There is also a new command line interface exposed through python -m ccsdspy which allows splitting a file and writing individual files.

   $ python -m ccsdspy split mixed_file.tlm
   Parsing done!
   Writing ./apid00132.tlm...
   Writing ./apid00134.tlm...
   Writing ./apid00258.tlm...
   Writing ./apid00384.tlm...
   Writing ./apid00385.tlm...
   Writing ./apid00386.tlm...
   Writing ./apid00387.tlm...
ehsteve commented 1 year ago

I also agree that this is a great addition! This seems to require that each of the packets be fixed length since the packets are parsed but simply splitting the stream up and outputting the stream into individual files should not require parsing the packets only finding the edges of the packets. I think this functionality would be more versatile if it did not require the stream to only include fixed length packets.

ehsteve commented 1 year ago

I agree with @jmbhughes that there should be tests. I manage the HERMES SOC Org. and we've set up automatic code coverage (see here for an example.

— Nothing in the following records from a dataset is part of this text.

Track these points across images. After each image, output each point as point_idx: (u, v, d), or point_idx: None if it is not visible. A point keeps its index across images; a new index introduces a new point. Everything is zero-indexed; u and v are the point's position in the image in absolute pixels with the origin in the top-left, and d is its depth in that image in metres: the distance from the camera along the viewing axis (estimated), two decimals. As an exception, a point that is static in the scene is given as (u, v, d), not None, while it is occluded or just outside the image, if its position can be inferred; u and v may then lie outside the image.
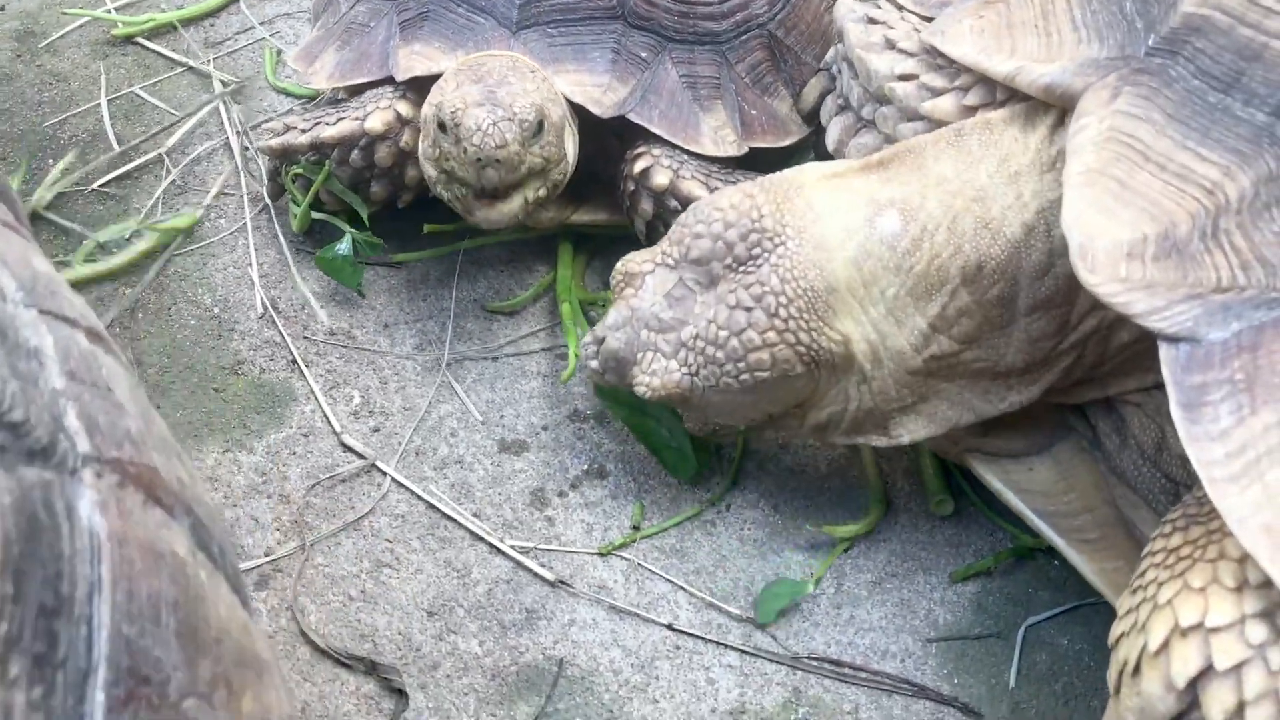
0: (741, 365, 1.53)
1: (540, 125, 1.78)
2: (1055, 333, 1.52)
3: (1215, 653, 1.15)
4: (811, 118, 2.02)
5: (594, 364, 1.62)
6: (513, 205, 1.82)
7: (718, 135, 1.95)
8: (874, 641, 1.68)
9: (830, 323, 1.51)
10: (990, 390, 1.58)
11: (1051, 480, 1.63)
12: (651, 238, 1.93)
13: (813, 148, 1.96)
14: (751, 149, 1.98)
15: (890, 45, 1.72)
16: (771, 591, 1.70)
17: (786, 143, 2.01)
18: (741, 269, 1.53)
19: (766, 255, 1.52)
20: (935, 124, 1.63)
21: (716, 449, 1.84)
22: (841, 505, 1.81)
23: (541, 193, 1.84)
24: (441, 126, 1.79)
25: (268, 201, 2.13)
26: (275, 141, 1.99)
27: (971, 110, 1.61)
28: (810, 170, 1.59)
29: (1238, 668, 1.14)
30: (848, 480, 1.83)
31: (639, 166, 1.91)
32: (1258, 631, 1.15)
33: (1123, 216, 1.31)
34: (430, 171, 1.87)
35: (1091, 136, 1.36)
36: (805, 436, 1.66)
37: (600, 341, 1.60)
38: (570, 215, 2.03)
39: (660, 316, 1.56)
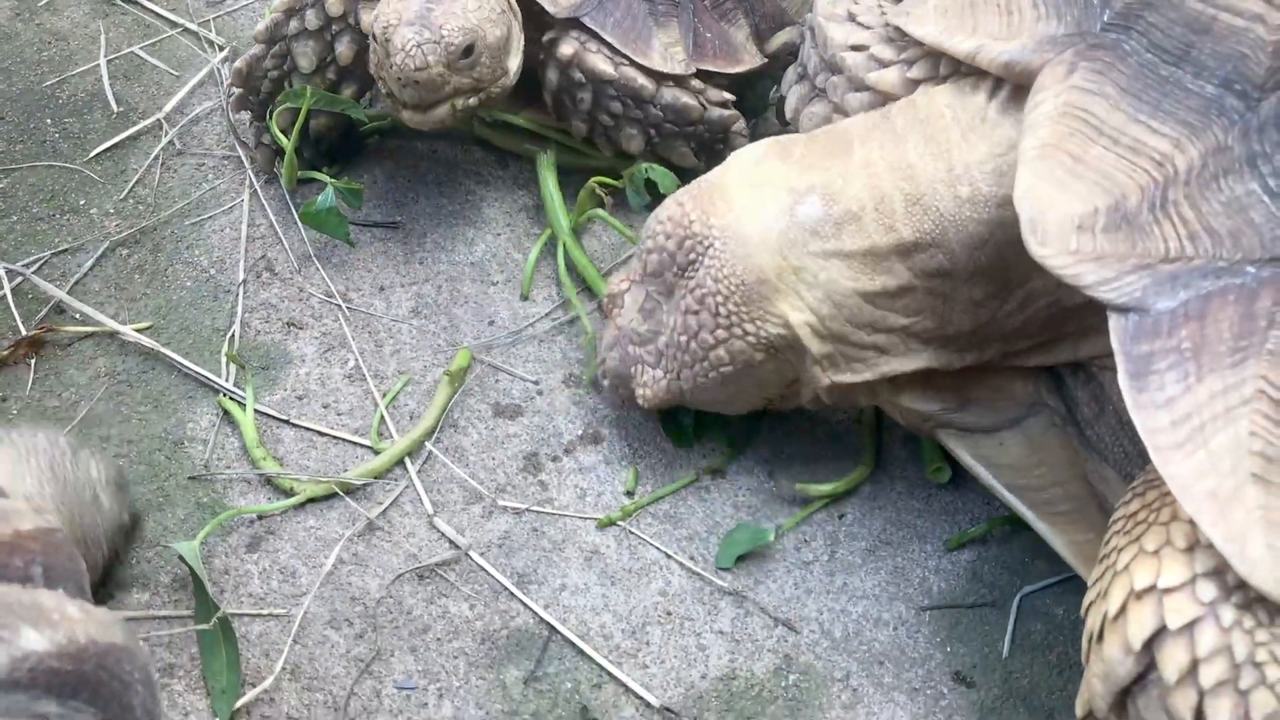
0: (706, 364, 1.60)
1: (470, 49, 1.82)
2: (996, 294, 1.54)
3: (1168, 613, 1.17)
4: (773, 60, 2.06)
5: (606, 384, 1.73)
6: (438, 113, 1.87)
7: (668, 52, 1.96)
8: (867, 609, 1.67)
9: (770, 310, 1.55)
10: (942, 351, 1.60)
11: (1022, 454, 1.63)
12: (559, 111, 2.01)
13: (776, 115, 1.96)
14: (711, 73, 2.00)
15: (852, 18, 1.75)
16: (732, 538, 1.70)
17: (737, 70, 2.03)
18: (685, 275, 1.59)
19: (700, 259, 1.57)
20: (881, 95, 1.66)
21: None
22: (837, 472, 1.79)
23: (472, 102, 1.89)
24: (374, 37, 1.84)
25: (260, 171, 2.12)
26: (239, 63, 2.02)
27: (914, 84, 1.64)
28: (733, 168, 1.62)
29: (1189, 626, 1.16)
30: (845, 446, 1.82)
31: (549, 35, 1.94)
32: (1208, 590, 1.17)
33: (1075, 189, 1.33)
34: (373, 68, 1.92)
35: (1047, 112, 1.38)
36: (813, 406, 1.69)
37: (603, 364, 1.71)
38: (511, 116, 2.07)
39: (639, 331, 1.66)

I'd be happy to help get it set up if you're interested.

ehsteve commented 1 year ago

Reading the code more closely, it does seem like this would work for variable length packets. I was wrong in that the packets are not parsed. Only the ap_id and the packet length.

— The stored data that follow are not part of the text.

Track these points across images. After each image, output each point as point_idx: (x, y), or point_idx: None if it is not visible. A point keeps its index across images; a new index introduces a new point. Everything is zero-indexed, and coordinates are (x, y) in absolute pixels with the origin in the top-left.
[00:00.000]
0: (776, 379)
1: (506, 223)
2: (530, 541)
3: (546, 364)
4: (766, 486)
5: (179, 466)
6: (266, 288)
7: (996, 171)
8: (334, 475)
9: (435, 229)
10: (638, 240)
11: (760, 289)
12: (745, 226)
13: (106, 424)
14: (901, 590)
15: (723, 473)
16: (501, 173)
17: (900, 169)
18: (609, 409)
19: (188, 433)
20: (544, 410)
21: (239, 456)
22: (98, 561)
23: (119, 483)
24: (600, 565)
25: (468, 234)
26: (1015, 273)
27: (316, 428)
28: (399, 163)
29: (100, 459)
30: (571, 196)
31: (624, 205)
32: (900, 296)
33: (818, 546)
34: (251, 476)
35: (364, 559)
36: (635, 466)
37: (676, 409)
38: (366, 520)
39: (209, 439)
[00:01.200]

ddasilva commented 1 year ago

Thanks for the comments everyone! I will get to addressing these issues. I really appreciate the help and support you've all shown in this merge request.

@ehsteve Since you brought up topic of variable length packets-- this is something I want to support, but I haven't been able to get my hands on any variable length packet data (I have never worked with them myself, and no one thus far has had anything they could send me). If you have any data you can share, we can look into supporting them via a VariableLength class.

ddasilva commented 1 year ago

I addressed the comments in this repush over the existing branch. I wrote a test and it works, but it uses the data that @jmbhughes gave me. Do you give me permission to include that in the repo as test data? I can obfuscate the field names and packet names if that helps. It turns out that the test data we have has a lot of internal consistency problems... if I can't use this I'd have to write synthetic data from scratch.

jmbhughes commented 1 year ago

It's fine to use the data I shared as test data. It's kind of big though (83 MB). So maybe you should only use the first n packets, say 1,000 packets (I'm not sure how big that would be). That still gives an example of a mixed stream and saves space.